Jack Williams, used with permission.

According to Williams, four V’s (volume, variety, velocity, and veracity) characterize ecological big data. Volume refers to the size of data, variety is the heterogeneity – diverse nature – of data types and measurements, velocity is the rate data needs to be generated or analyzed at, and veracity is the potential uncertainties.

Community-curated data sources have been developed to enable global-scale science. These data networks are also changing the way data is analyzed.

“The standard has been to run ecosystem models and analyze data somewhat independently of each other,” Williams said. “But now we have the opportunity to do more simulations where the data doesn’t constrain the simulations and improve the parameterization and forecast.”
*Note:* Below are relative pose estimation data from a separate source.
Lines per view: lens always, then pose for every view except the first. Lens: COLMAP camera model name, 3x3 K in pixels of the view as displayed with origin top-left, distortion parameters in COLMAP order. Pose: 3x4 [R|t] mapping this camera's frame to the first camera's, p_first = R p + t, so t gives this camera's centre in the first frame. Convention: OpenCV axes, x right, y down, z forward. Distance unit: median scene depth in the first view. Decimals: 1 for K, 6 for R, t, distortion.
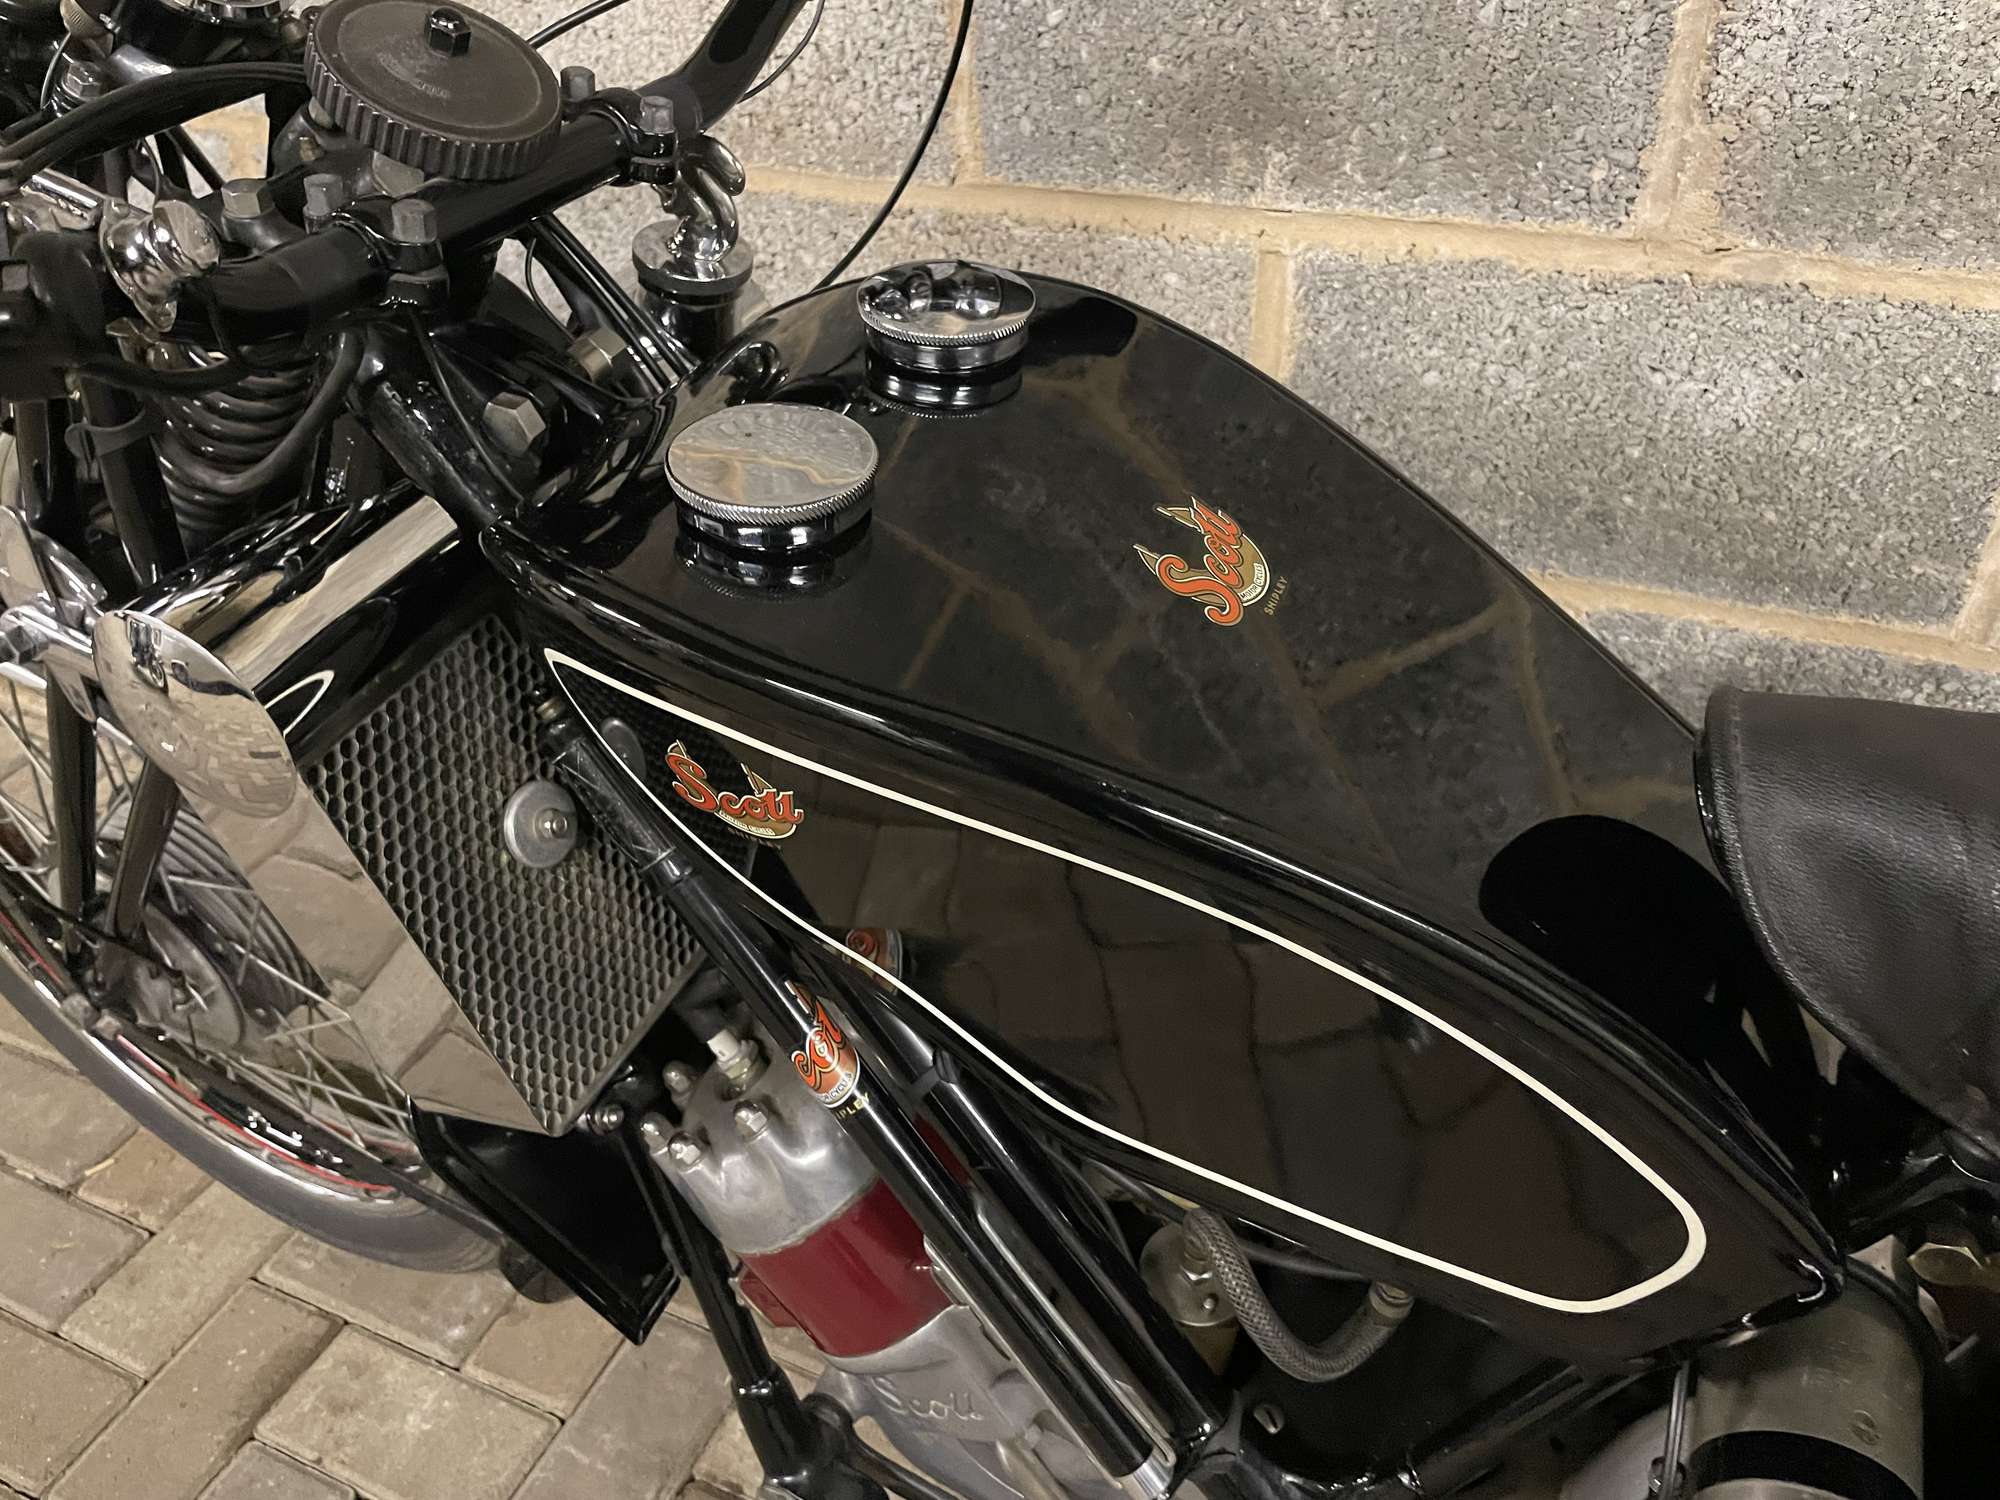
lens RADIAL K [[1523.4, 0, 985.1], [0, 1523.4, 712.4], [0, 0, 1]] dist [0.088722, -0.130929]
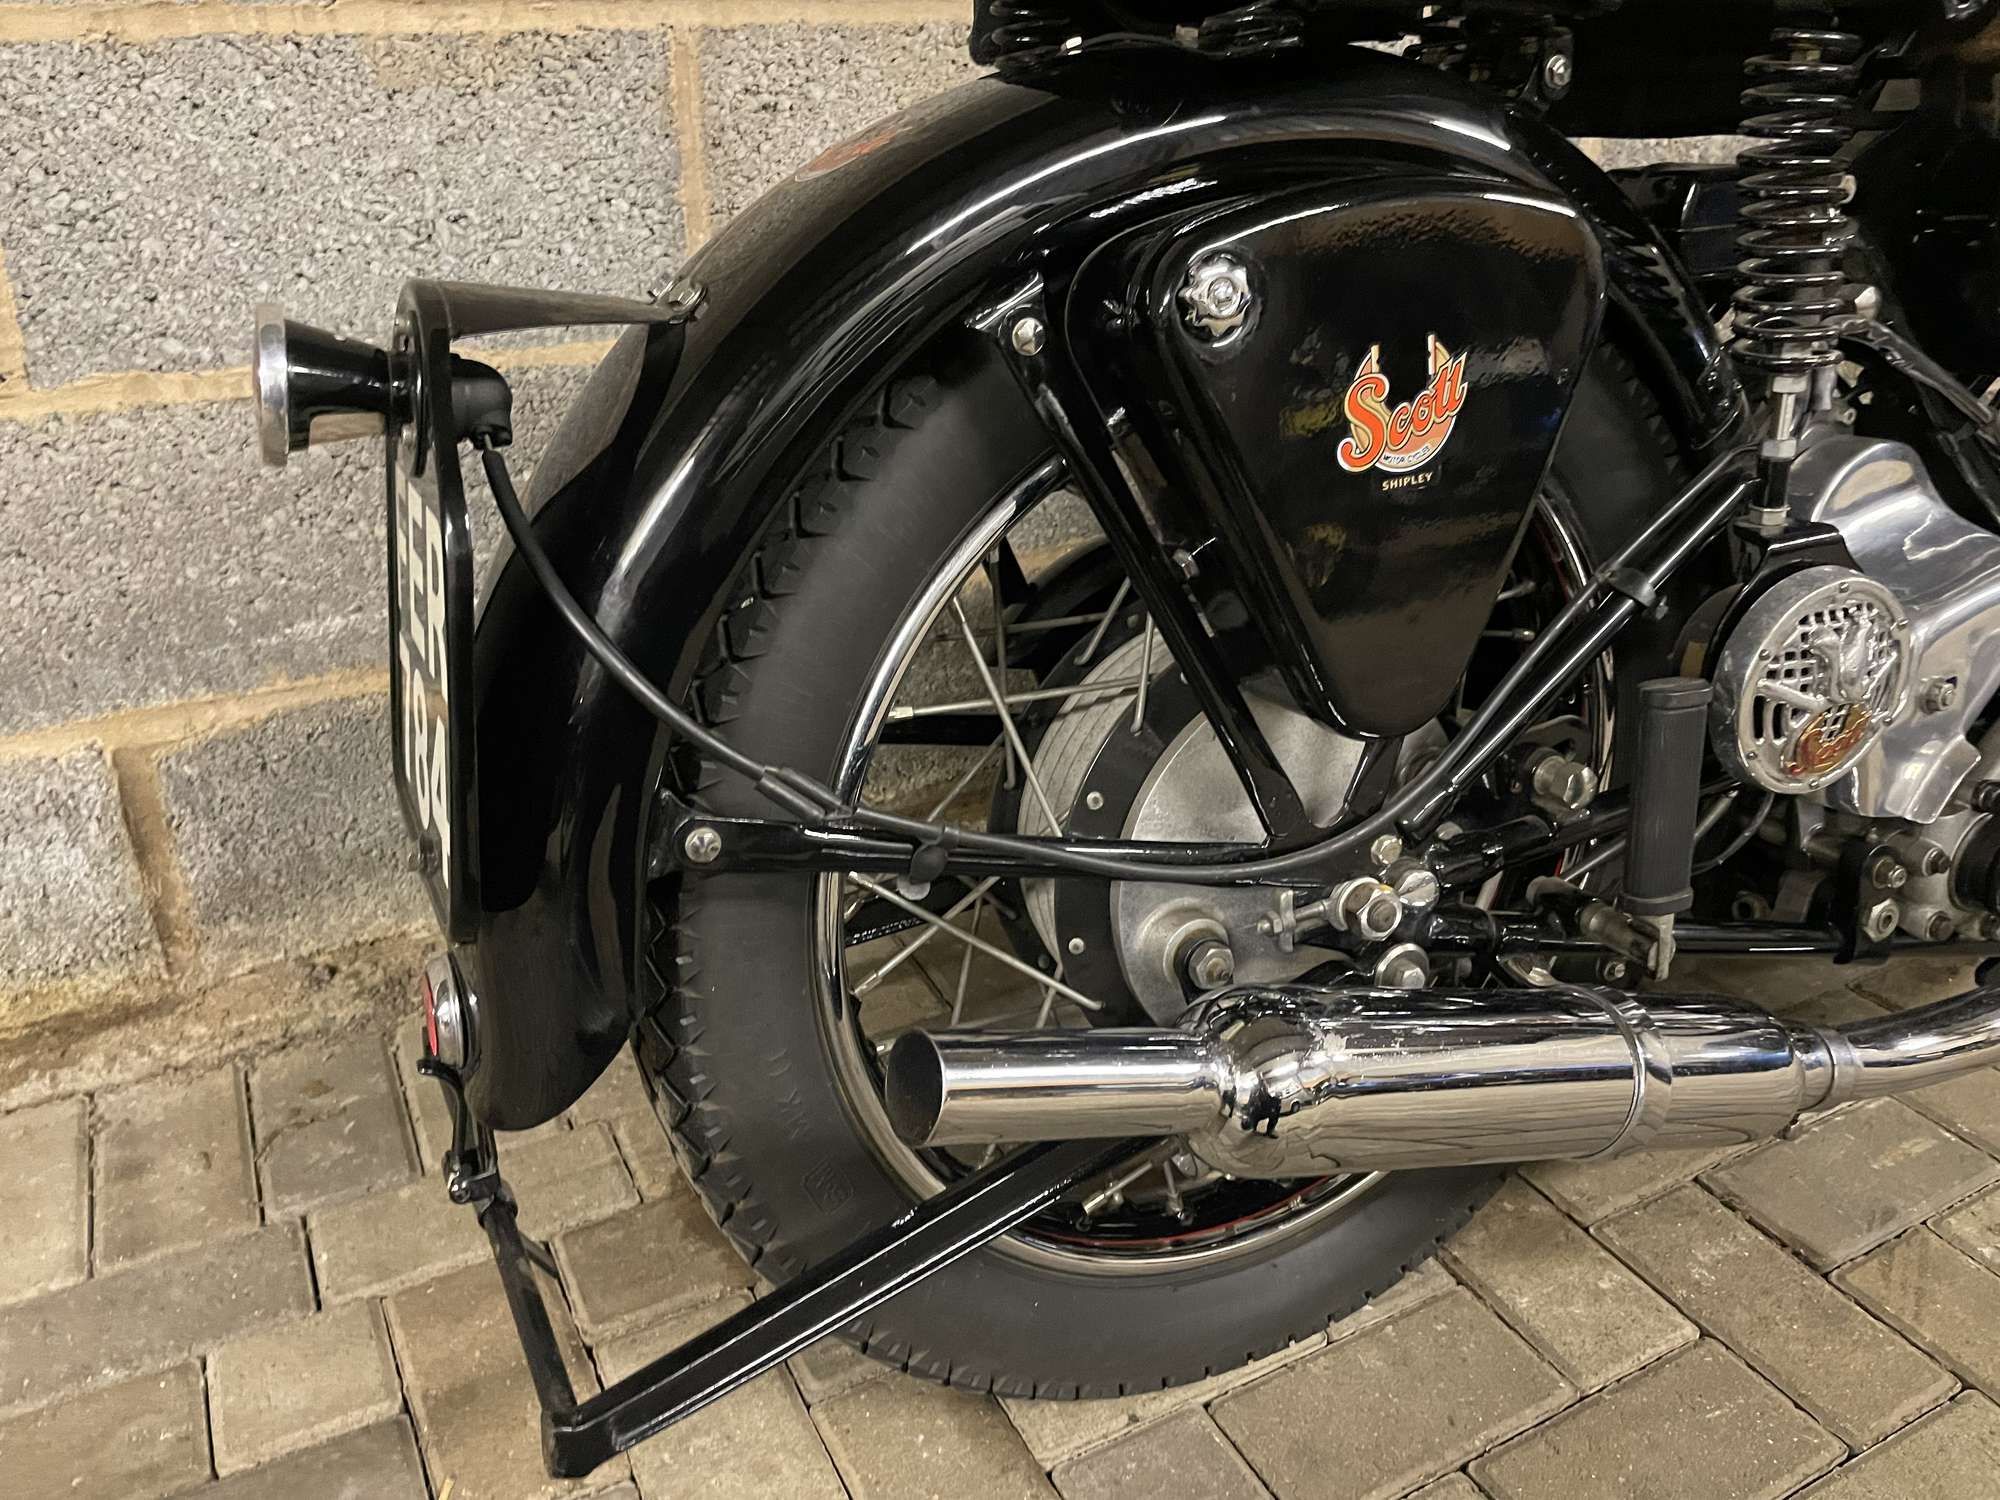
lens RADIAL K [[1544.2, 0, 1000.8], [0, 1544.2, 734.5], [0, 0, 1]] dist [0.081608, -0.124853]
pose [[0.617921, -0.321702, 0.717413, -1.022771], [0.419815, 0.906499, 0.044897, 0.091771], [-0.664777, 0.273438, 0.695200, 0.395451]]
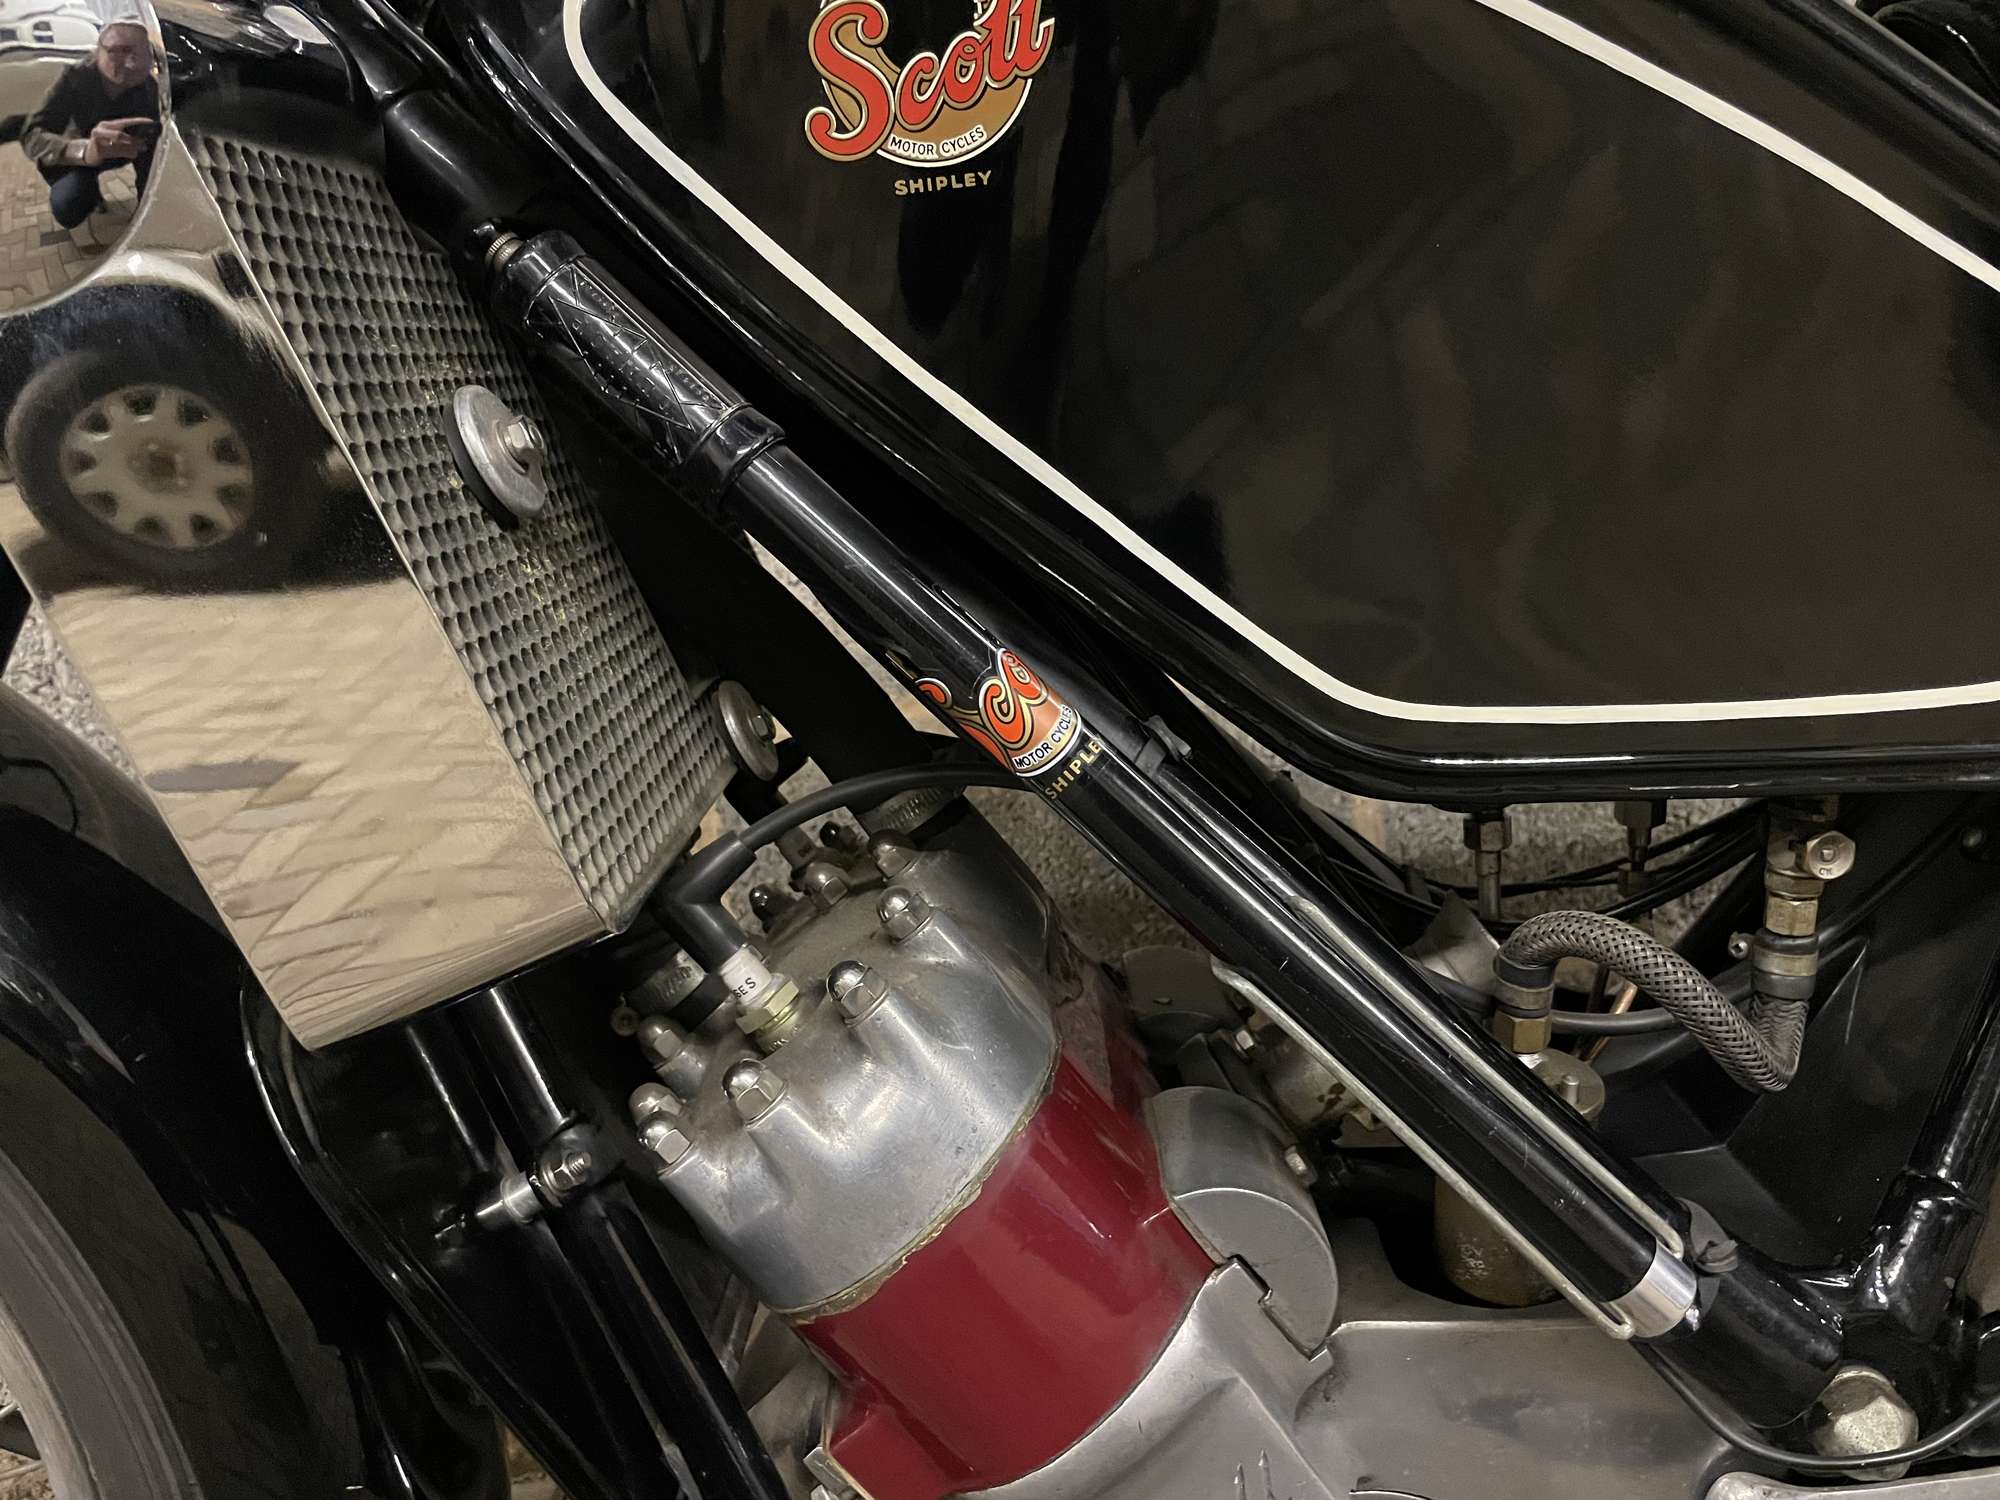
lens RADIAL K [[1532.9, 0, 1017.3], [0, 1532.9, 720.8], [0, 0, 1]] dist [0.081299, -0.129783]
pose [[0.909489, -0.134448, 0.393386, -0.217778], [0.301127, 0.865446, -0.400407, 0.295874], [-0.286621, 0.482625, 0.827600, 0.282107]]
Multiple groups have begun building databases that bring the data and paleoecological records from multiple networks to larger scales. These data sets can be applied to testing and improving the predictability of ecosystem models.

Williams will structure his talk around two different data networks—Neotoma and PalEON. Neotoma gathers large amounts of records from around the world and assembles it into one common resource that is publically available. PalEON is an example of one type of research that can be done with this kind of global platform for ecological and paleoecological research.

“Neotoma and PalEON are part of a broader set of efforts to gather many different kinds of ecological data into extended observational networks,” Williams explained. “We can now look at ecological dynamics at long timescales and at large spatial scales.”

Williams studies species’ responses to climate change. By using the last 2,000 years as a model, he can look at how species have migrated or changed in past climate. His work with PalEON is interested in using ecosystem models to forecast and predict species responses to climate change at decadal and centennial time scales.

“An interesting initial finding is that, as a result of climate change and human land use over the last century, the climatic niches of trees have changed,” explained Williams. “A lot of our predictive models use modern climates and modern tree species distribution as the basis of our predictions of forest responses to current and future climate change. Seeing how niches have changed suggests there is perhaps there is some disequilibrium with current climate change.”